WORK TO BE COMPLETED -> Reproduce the lines below, substituting "LINKEDIN" for every occurrence of "PINTEREST" and leaving all other text unchanged. Omit the pictures from your answer.

···

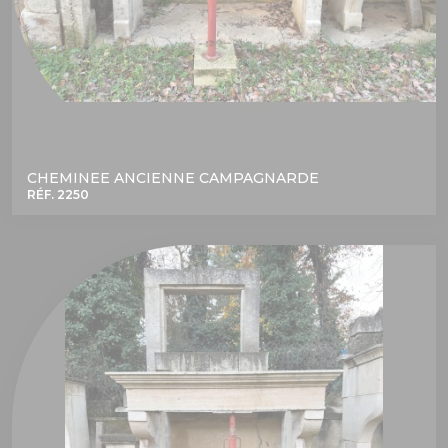
CHEMINEE ANCIENNE CAMPAGNARDE
RÉF. 2250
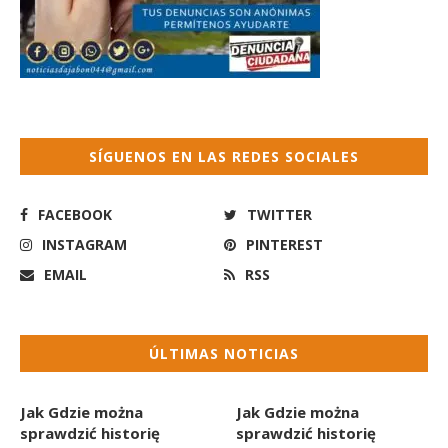
SÍGUENOS EN LAS REDES SOCIALES
FACEBOOK
TWITTER
INSTAGRAM
PINTEREST
EMAIL
RSS
ÚLTIMAS NOTICIAS
Jak Gdzie można
Jak Gdzie można
sprawdzić historię
sprawdzić historię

···

ANSWER AREA ->
CHEMINEE ANCIENNE CAMPAGNARDE
RÉF. 2250
SÍGUENOS EN LAS REDES SOCIALES
FACEBOOK
TWITTER
INSTAGRAM
LINKEDIN
EMAIL
RSS
ÚLTIMAS NOTICIAS
Jak Gdzie można
Jak Gdzie można
sprawdzić historię
sprawdzić historię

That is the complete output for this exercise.